Lagi pula kapan saya bilang kalau anda tidak konsisten ? ada2 saja ni orang, haahaahaa…
Dasar people jaman now
BIN mau dksh UAV ngakak terbahak coy dksh pestol aja msh bnyak jdi intel melayu mnta dksh UAV sma laras panjang yg ada dgunainnya buat lawan rakyat
Kenapa tidak ? UAV juga efektif dalam pemantauan dan intelijen,,,
ketika komando sudah menerima info yg detail dan akurat, kemudian dilakukannya penggerekan, intelijen pun terkadang masih ikut dilibatkan dalam penyerbuan yg memungkinnya terjadinya adu tembak dengan teroris jdi senjata laras panjang juga perlu cuma tidak setiap saat, ada tempat dan situasinya sendiri.,
Kebanyakan nonton film S.W.A.T ya bung.? Ngawurnya gak selesai2 jd nya…xixixi
Bang ruskye…
Itu masih lebih baik, daripada tahunya cuma sinetron..haahaahha..
Ngawurnya dimana ? boleh2 saja dong orang mengajukan pendapat, untuk lebih mendorong pada kemajuan pada negeri ini tentang keamanan yg lebih memadai…
bung ruskye lagi main disini yah, di cariin bung good poeple tuh xixi
yang saya heran, kenapa untuk senjata seperti ini saja mesti beli ke luar..ada yg bisa bantu jawab?

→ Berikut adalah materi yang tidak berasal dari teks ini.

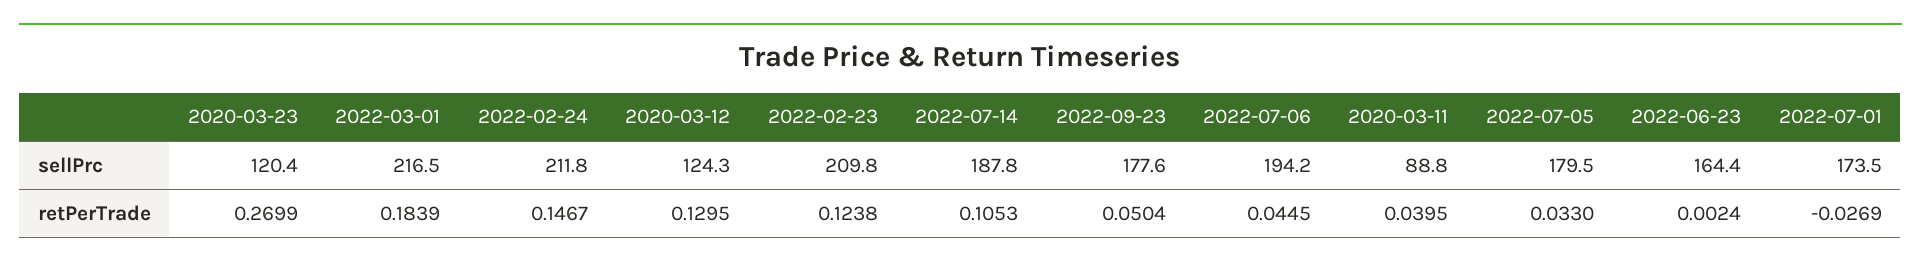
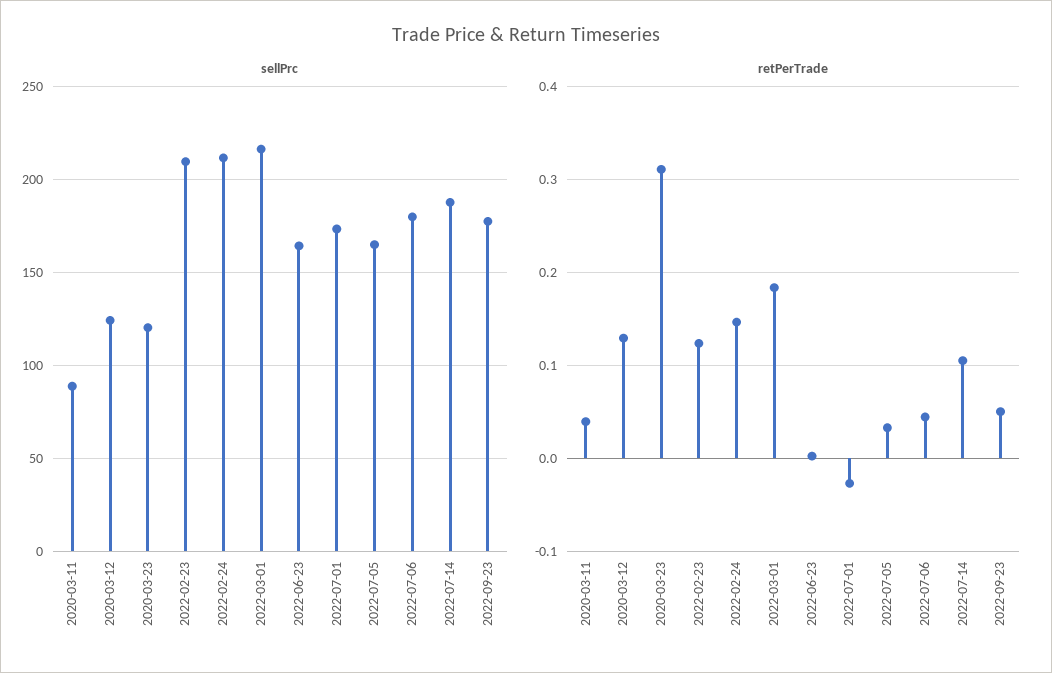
  {
    "sellPrc": {
      "2020-03-23": 120.4,
      "2022-03-01": 216.5,
      "2022-02-24": 211.8,
      "2020-03-12": 124.3,
      "2022-02-23": 209.8,
      "2022-07-14": 187.8,
      "2022-09-23": 177.6,
-     "2022-07-06": 194.2,
+     "2022-07-06": 180,
      "2020-03-11": 88.8,
-     "2022-07-05": 179.5,
+     "2022-07-05": 165,
      "2022-06-23": 164.4,
      "2022-07-01": 173.5
    },
    "retPerTrade": {
-     "2020-03-23": 0.2699,
+     "2020-03-23": 0.31,
      "2022-03-01": 0.1839,
      "2022-02-24": 0.1467,
      "2020-03-12": 0.1295,
      "2022-02-23": 0.1238,
      "2022-07-14": 0.1053,
      "2022-09-23": 0.0504,
      "2022-07-06": 0.0445,
      "2020-03-11": 0.0395,
      "2022-07-05": 0.033,
      "2022-06-23": 0.0024,
      "2022-07-01": -0.0269
    }
  }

untuk procurement apapun dah, belum tentu karena kita bisa bikin brti mampu memenuhi kebutuhan, mungkin karena butuhnya ratusan pucuk dan aksi teror di indonesia sudah sangat mendesak, polri butuh yang bisa produksi dengan cepat. ambil contoh di bidang pangan kayak beras, apa alasan kita masih impor?
berarti berita ada institusi non militer impor senjata benar adanya dan bukan kegaduhan?…mungkin RI sedang Hamil tua
sy setuju dengan bung rusky, dalam keadaan darurat sipil adalah domainnya Brimob. tapi ketika naik jadi darurat militer menjadi tanggung jawab TNI. ini mirip yang kemarin2 Brimob minta dilatih perang kayak raider TNI. ya jelas TNI menolak… eh sekarang senjatanya di beli dengan “slonong boy”
Hmmm.. klo sy blh ksh pndapat sih, knp brimon gencar menyamai snjata2 tmpur taktis tni itu krna adanya undang undang anti terorisme baru, yang mana di akan diadakan nya revisi Undang-Undang Nomor 15 Tahun 2003 tentang Tindak Pidana Terorisme atau UU Antiterorisme. Di dalam revisi itu nantinya PANGAB meminta TNI untuk dilibatkan. Itu sebabnya brimob tdk mau kehilangan muka hanya krna alutsista nya tdk sebanding dngn milik polri. So far so good, selama itu demi kemanan dan keutuhan bangsa, why not???